Der schweigsame Ritter

Der schweigsame Ritter · Märchen zum Nachdenken

Es begab sich einmal, dass der König alle seine Ritter zusammenrief und sie in die weite Welt hinaus sandte. Unerkannt sollten sie durch das Land ziehen, den Menschen Gutes tun, und auch darauf achten, wie sie lebten und wirkten.

Nun war ein blutjunger Ritter dabei, den führte sein Weg lange durch eine Einöde. Er war noch kaum jemandem begegnet, als er eines Abends bei Einbruch der Dämmerung unversehens vor einem zauberhaften Waldschloss stand.

Aus den hohen Fenstern strahlte der Glanz von Kerzen, doch konnte er kein Lebewesen entdecken.

Herzhaft trat er auf das Tor zu, das öffnete sich sogleich; er schritt die breite Treppe empor und kam in einen Saal, ohne einen einzigen Menschen zu sehen.

Und dennoch regte und bewegte sich etwas um ihn her wie von vielen Händen und Füßen verursacht. Er wunderte sich aber nicht allzu sehr, sondern sah sehr aufmerksam umher, nahm dann an der festlich gedeckten Tafel Platz, aß und trank nur soviel, als Hunger und Durst zu stillen nötig war, und rief danach:

»Führt mich zum Herrn des Schlosses, damit ich ihm danken kann!«

Sofort wanderte ein kleines Licht vor ihm her; er folgte der tanzenden Flamme und gelangte in ein reich verziertes Gemach, darin eine schöne Frau saß. Sie nickte ihm freundlich zu und sprach:

»Ich habe dich erwartet. Bist du auch satt geworden?«

Er bejahte und wollte ihr seinen Dank aussprechen, doch sie winkte nur mit ihrer weißen Hand, da ertönte fröhliche Musik. Er musste sich zu ihr setzen und sie unterhielten sich.

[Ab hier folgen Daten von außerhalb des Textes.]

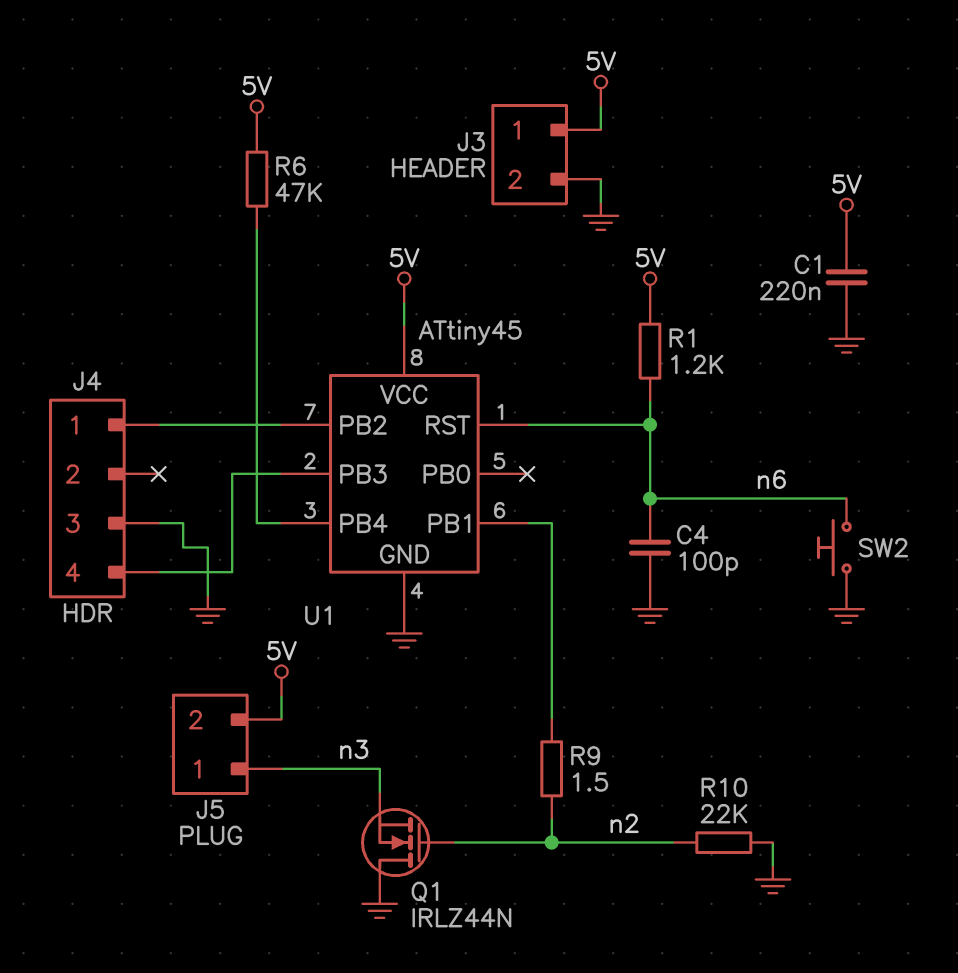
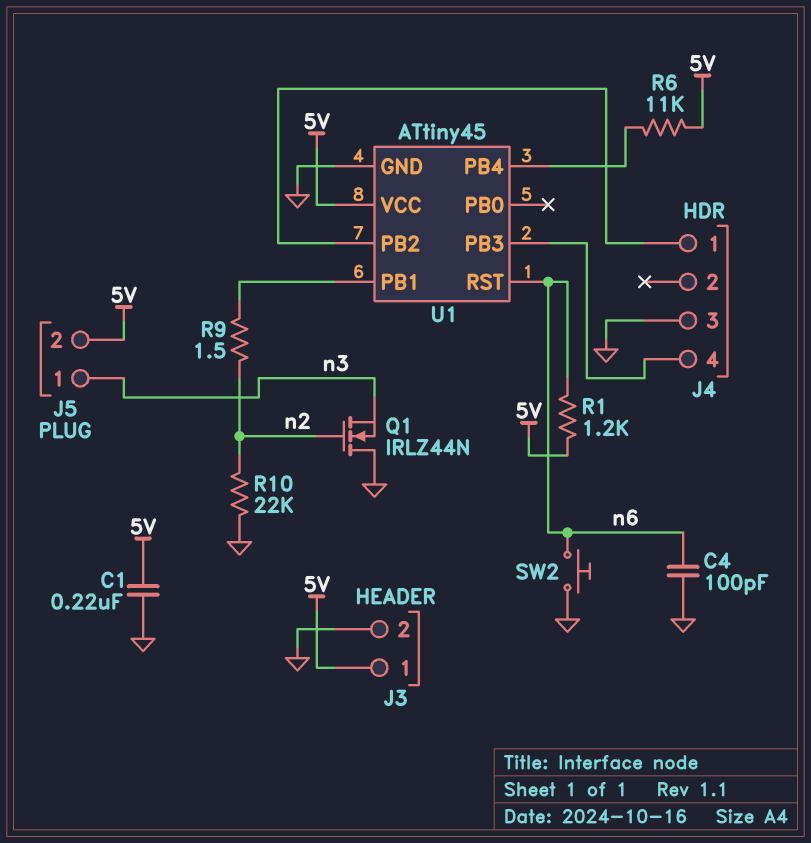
R6: 47k (5V, U1/PB4) -> 11k (5V, U1/PB4)

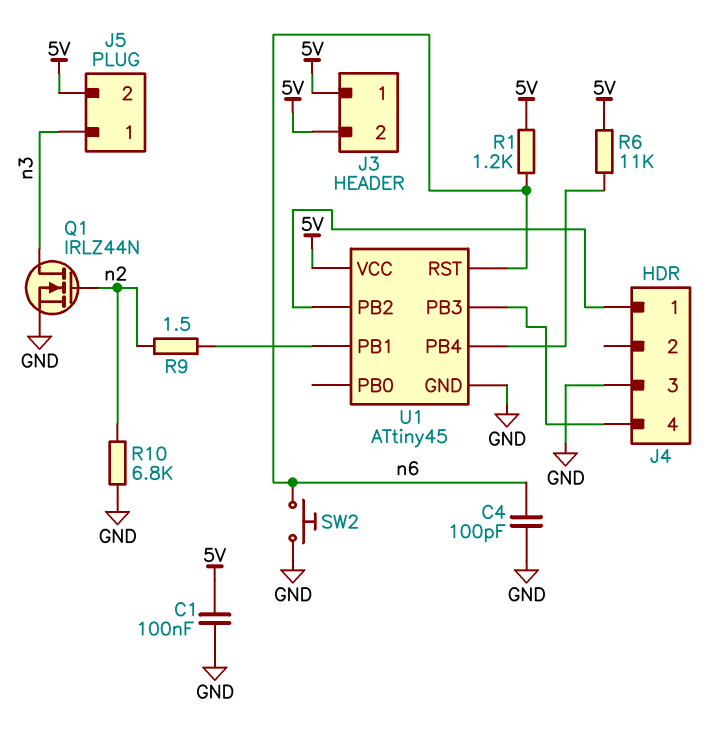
C1: 220nF (5V, GND) -> 100nF (5V, GND)
J3 pin 2: GND -> 5V
Q1: NMOS IRLZ44N (G n2, D GND, S n3) -> NMOS IRLZ44N (G n2, D n3, S GND)
R10: 22k (GND, n2) -> 6.8k (GND, n2)

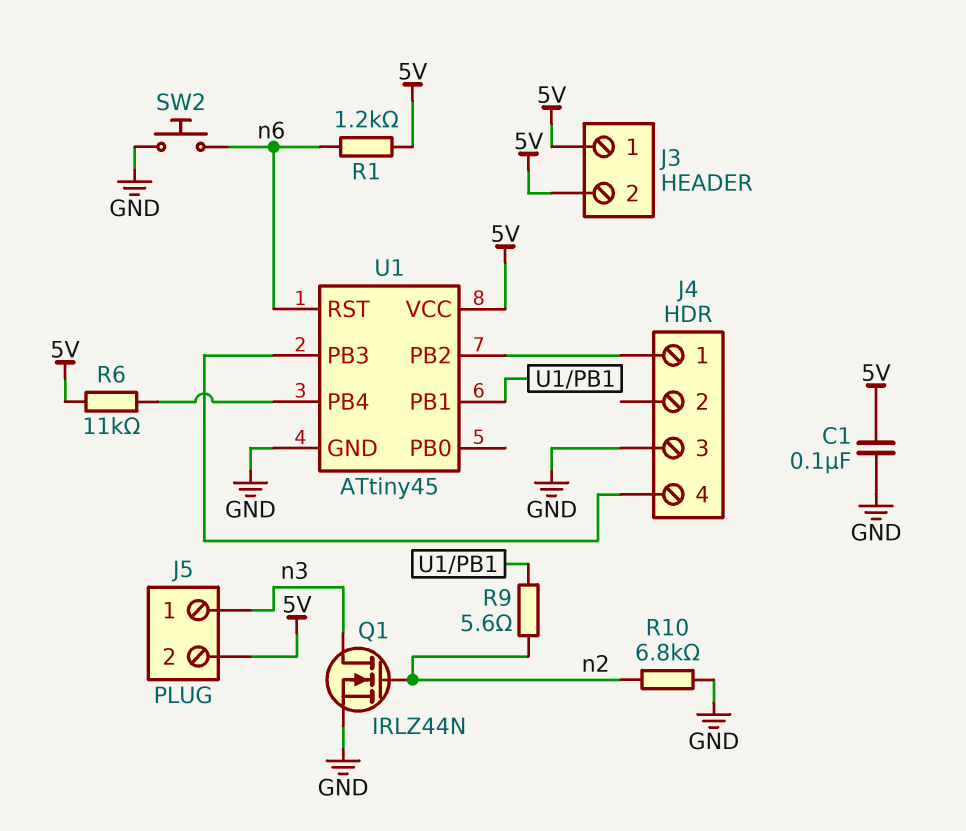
C4: 100pF (GND, n6) -> none
R9: 1.5 (U1/PB1, n2) -> 5.6 (U1/PB1, n2)

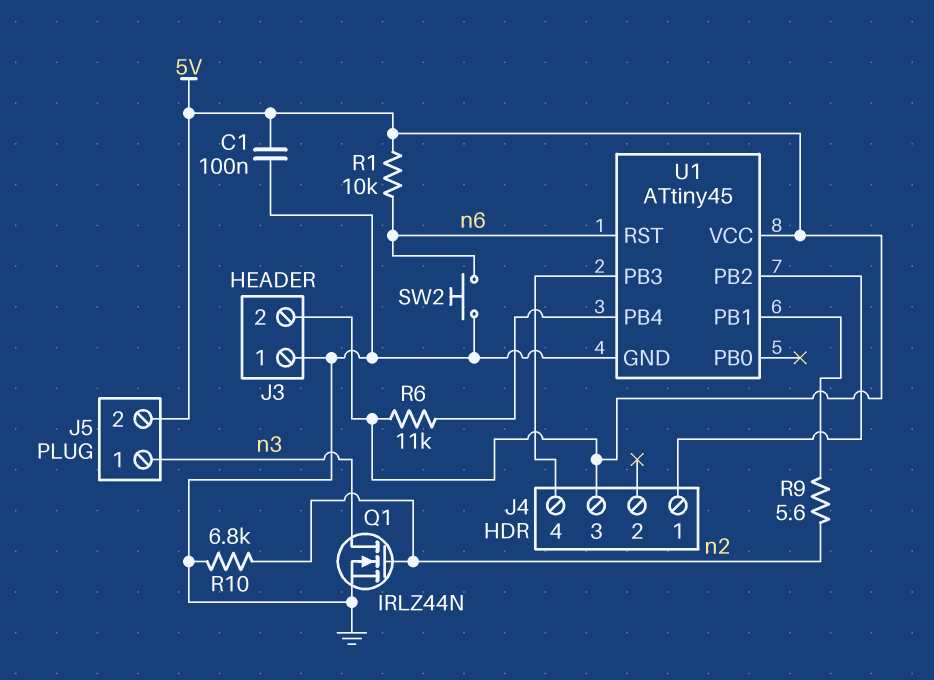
J3 pin 1: 5V -> GND
J4 pin 3: GND -> 5V
R1: 1.2k (5V, n6) -> 10k (5V, n6)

Schließlich bat sie ihn, ihr auf ein Jahr zu dienen. Sie müsse oftmals das Schloss verlassen und benötige daher einen zuverlässigen Hüter ihrer Schätze, die in drei Kammern aufbewahrt würden. Als er eilfertig zustimmte, hob sie warnend den Finger:

»Es ist eine Bedingung dabei, du darfst niemals auch nur einen einzigen Blick in diese Kammern hinein werfen!«

Das versprach er hoch und heilig und blieb also da. Nach einiger Zeit rief sie ihn herbei und sagte, sie gehe jetzt für eine Weile fort, gab ihm einen Ring mit drei kleinen Schlüsseln, den solle er gut verwahren, keinesfalls aber eine der Kammern betreten.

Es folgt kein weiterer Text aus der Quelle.